The expected output is the line with "X72006Y-32200D03*" followed by every remaining line of the entries, all repeated exactly.

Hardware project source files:

----

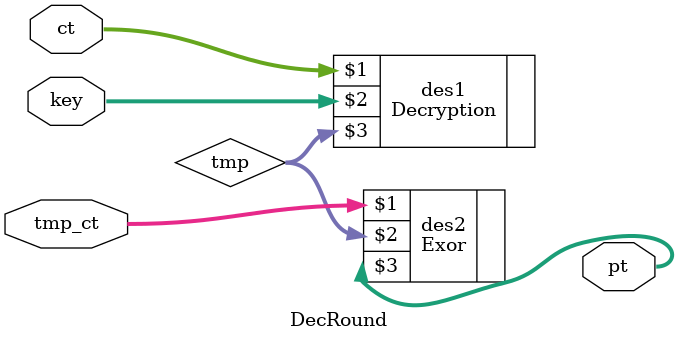
<source format=v>
`timescale 1ns / 1ps


module DecRound(ct,key,tmp_ct,pt);
input [0:127]ct,tmp_ct,key;
output [0:127]pt;

wire [0:127]tmp;
Decryption des1(ct,key,tmp);
Exor des2(tmp_ct,tmp,pt);













endmodule

</source>
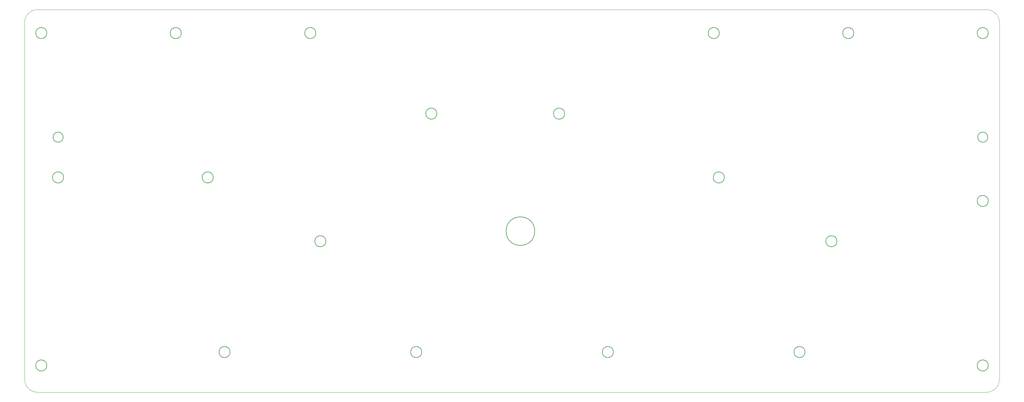
<source format=gm1>
G04 #@! TF.GenerationSoftware,KiCad,Pcbnew,(5.1.10)-1*
G04 #@! TF.CreationDate,2022-01-19T11:14:15-05:00*
G04 #@! TF.ProjectId,CoCo1SwitchBoard,436f436f-3153-4776-9974-6368426f6172,1.0*
G04 #@! TF.SameCoordinates,Original*
G04 #@! TF.FileFunction,Profile,NP*
%FSLAX46Y46*%
G04 Gerber Fmt 4.6, Leading zero omitted, Abs format (unit mm)*
G04 Created by KiCad (PCBNEW (5.1.10)-1) date 2022-01-19 11:14:15*
%MOMM*%
%LPD*%
G01*
G04 APERTURE LIST*
G04 #@! TA.AperFunction,Profile*
%ADD10C,0.150000*%
G04 #@! TD*
G04 #@! TA.AperFunction,Profile*
%ADD11C,0.050000*%
G04 #@! TD*
G04 APERTURE END LIST*
D10*
X146750000Y41000000D02*
G75*
G03*
X146750000Y41000000I-4250000J0D01*
G01*
X117650000Y76000000D02*
G75*
G03*
X117650000Y76000000I-1650000J0D01*
G01*
X155650000Y76000000D02*
G75*
G03*
X155650000Y76000000I-1650000J0D01*
G01*
X203150000Y57000000D02*
G75*
G03*
X203150000Y57000000I-1650000J0D01*
G01*
X51150000Y57000000D02*
G75*
G03*
X51150000Y57000000I-1650000J0D01*
G01*
X281500000Y69000000D02*
G75*
G03*
X281500000Y69000000I-1500000J0D01*
G01*
D11*
X-5000000Y103000000D02*
G75*
G02*
X-1000000Y107000000I4000000J0D01*
G01*
X281000000Y107000000D02*
G75*
G02*
X285000000Y103000000I0J-4000000D01*
G01*
X-1000000Y107000000D02*
X281000000Y107000000D01*
X-1000000Y-7000000D02*
G75*
G02*
X-5000000Y-3000000I0J4000000D01*
G01*
X285000000Y-3000000D02*
G75*
G02*
X281000000Y-7000000I-4000000J0D01*
G01*
X-1000000Y-7000000D02*
X281000000Y-7000000D01*
X281000000Y-7000000D02*
X281000000Y-7000000D01*
D10*
X84650000Y38000000D02*
G75*
G03*
X84650000Y38000000I-1650000J0D01*
G01*
X236650000Y38000000D02*
G75*
G03*
X236650000Y38000000I-1650000J0D01*
G01*
X201650000Y100000000D02*
G75*
G03*
X201650000Y100000000I-1650000J0D01*
G01*
X241650000Y100000000D02*
G75*
G03*
X241650000Y100000000I-1650000J0D01*
G01*
X281650000Y100000000D02*
G75*
G03*
X281650000Y100000000I-1650000J0D01*
G01*
X281650000Y50000000D02*
G75*
G03*
X281650000Y50000000I-1650000J0D01*
G01*
X281650000Y1000000D02*
G75*
G03*
X281650000Y1000000I-1650000J0D01*
G01*
X227150000Y5000000D02*
G75*
G03*
X227150000Y5000000I-1650000J0D01*
G01*
X170150000Y5000000D02*
G75*
G03*
X170150000Y5000000I-1650000J0D01*
G01*
X113150000Y5000000D02*
G75*
G03*
X113150000Y5000000I-1650000J0D01*
G01*
X56150000Y5000000D02*
G75*
G03*
X56150000Y5000000I-1650000J0D01*
G01*
X81650000Y100000000D02*
G75*
G03*
X81650000Y100000000I-1650000J0D01*
G01*
X41650000Y100000000D02*
G75*
G03*
X41650000Y100000000I-1650000J0D01*
G01*
X1650000Y100000000D02*
G75*
G03*
X1650000Y100000000I-1650000J0D01*
G01*
X6650000Y57000000D02*
G75*
G03*
X6650000Y57000000I-1650000J0D01*
G01*
X1650000Y1000000D02*
G75*
G03*
X1650000Y1000000I-1650000J0D01*
G01*
X6500000Y69000000D02*
G75*
G03*
X6500000Y69000000I-1500000J0D01*
G01*
D11*
X285000000Y-3000000D02*
X285000000Y103000000D01*
X-5000000Y103000000D02*
X-5000000Y-3000000D01*
M02*

</source>
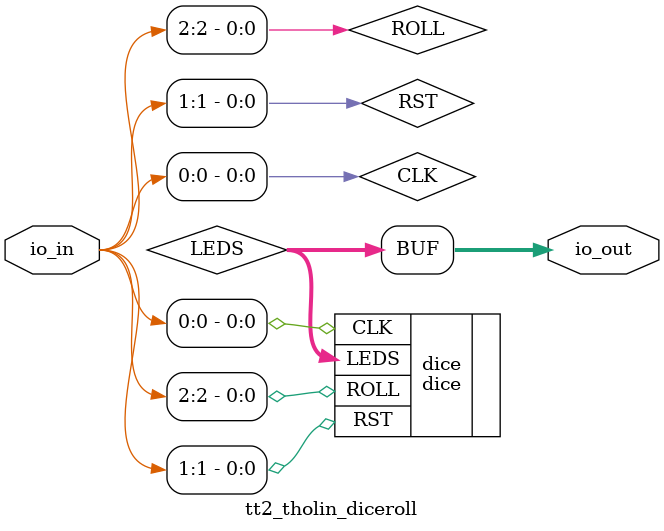
<source format=v>
`default_nettype none

module tt2_tholin_diceroll(
	input [7:0] io_in,
	output [7:0] io_out
);
	wire CLK = io_in[0];
	wire RST = io_in[1];
	wire ROLL = io_in[2];
	wire [7:0] LEDS;
	assign io_out[7:0] = LEDS;
	
	dice dice (
		.CLK(CLK),
		.RST(RST),
		.ROLL(ROLL),
		.LEDS(LEDS)
	);

endmodule

</source>
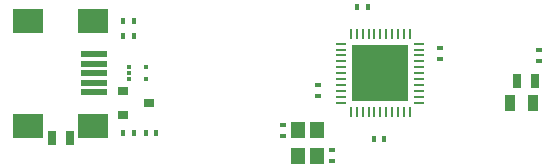
<source format=gtp>
G04 (created by PCBNEW (2013-june-11)-stable) date Wed 19 Feb 2014 08:18:19 PM PST*
%MOIN*%
G04 Gerber Fmt 3.4, Leading zero omitted, Abs format*
%FSLAX34Y34*%
G01*
G70*
G90*
G04 APERTURE LIST*
%ADD10C,0.00590551*%
%ADD11R,0.035X0.055*%
%ADD12R,0.0354331X0.0314961*%
%ADD13R,0.0906X0.0197*%
%ADD14R,0.0984X0.0787*%
%ADD15R,0.0177X0.0118*%
%ADD16R,0.0452756X0.0551181*%
%ADD17R,0.025X0.045*%
%ADD18R,0.0157X0.0236*%
%ADD19R,0.0236X0.0157*%
%ADD20R,0.03543X0.01102*%
%ADD21R,0.01102X0.03543*%
%ADD22R,0.18503X0.18503*%
G04 APERTURE END LIST*
G54D10*
G54D11*
X77475Y-34500D03*
X76725Y-34500D03*
G54D12*
X63811Y-34106D03*
X63811Y-34893D03*
X64677Y-34500D03*
G54D13*
X62858Y-32870D03*
X62858Y-33185D03*
X62858Y-33500D03*
X62858Y-33815D03*
X62858Y-34130D03*
G54D14*
X62819Y-31748D03*
X60654Y-31748D03*
X62819Y-35252D03*
X60654Y-35252D03*
G54D15*
X64024Y-33303D03*
X64024Y-33697D03*
X64576Y-33303D03*
X64024Y-33500D03*
X64576Y-33697D03*
G54D16*
X70279Y-36250D03*
X70279Y-35383D03*
X69650Y-35383D03*
X69650Y-36250D03*
G54D17*
X77550Y-33750D03*
X76950Y-33750D03*
G54D18*
X63823Y-32250D03*
X64177Y-32250D03*
G54D19*
X77700Y-32723D03*
X77700Y-33077D03*
G54D18*
X64177Y-31750D03*
X63823Y-31750D03*
X63823Y-35500D03*
X64177Y-35500D03*
X64927Y-35500D03*
X64573Y-35500D03*
X72173Y-35700D03*
X72527Y-35700D03*
G54D19*
X74400Y-32673D03*
X74400Y-33027D03*
G54D18*
X71623Y-31300D03*
X71977Y-31300D03*
G54D19*
X70310Y-34247D03*
X70310Y-33893D03*
X69150Y-35577D03*
X69150Y-35223D03*
X70800Y-36073D03*
X70800Y-36427D03*
G54D20*
X73699Y-34484D03*
X73699Y-34287D03*
X73699Y-34090D03*
X73699Y-33893D03*
X73699Y-33696D03*
X73699Y-33500D03*
X73699Y-33303D03*
X73699Y-33106D03*
X73699Y-32909D03*
X73699Y-32712D03*
X73699Y-32515D03*
G54D21*
X73384Y-32200D03*
X73187Y-32200D03*
X72990Y-32200D03*
X72793Y-32200D03*
X72596Y-32200D03*
X72400Y-32200D03*
X72203Y-32200D03*
X72006Y-32200D03*
X71809Y-32200D03*
X71612Y-32200D03*
X71415Y-32200D03*
G54D20*
X71100Y-32515D03*
X71100Y-32712D03*
X71100Y-32909D03*
X71100Y-33106D03*
X71100Y-33303D03*
X71100Y-33500D03*
X71100Y-33696D03*
X71100Y-33893D03*
X71100Y-34090D03*
X71100Y-34287D03*
X71100Y-34484D03*
G54D21*
X71415Y-34799D03*
X71612Y-34799D03*
X71809Y-34799D03*
X72006Y-34799D03*
X72203Y-34799D03*
X72400Y-34799D03*
X72596Y-34799D03*
X72793Y-34799D03*
X72990Y-34799D03*
X73187Y-34799D03*
X73384Y-34799D03*
G54D22*
X72400Y-33500D03*
G54D17*
X61450Y-35675D03*
X62050Y-35675D03*
M02*

</source>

----

→ **ANSWER FOR THIS EXERCISE**
X72006Y-32200D03*
X71809Y-32200D03*
X71612Y-32200D03*
X71415Y-32200D03*
G54D20*
X71100Y-32515D03*
X71100Y-32712D03*
X71100Y-32909D03*
X71100Y-33106D03*
X71100Y-33303D03*
X71100Y-33500D03*
X71100Y-33696D03*
X71100Y-33893D03*
X71100Y-34090D03*
X71100Y-34287D03*
X71100Y-34484D03*
G54D21*
X71415Y-34799D03*
X71612Y-34799D03*
X71809Y-34799D03*
X72006Y-34799D03*
X72203Y-34799D03*
X72400Y-34799D03*
X72596Y-34799D03*
X72793Y-34799D03*
X72990Y-34799D03*
X73187Y-34799D03*
X73384Y-34799D03*
G54D22*
X72400Y-33500D03*
G54D17*
X61450Y-35675D03*
X62050Y-35675D03*
M02*

</source>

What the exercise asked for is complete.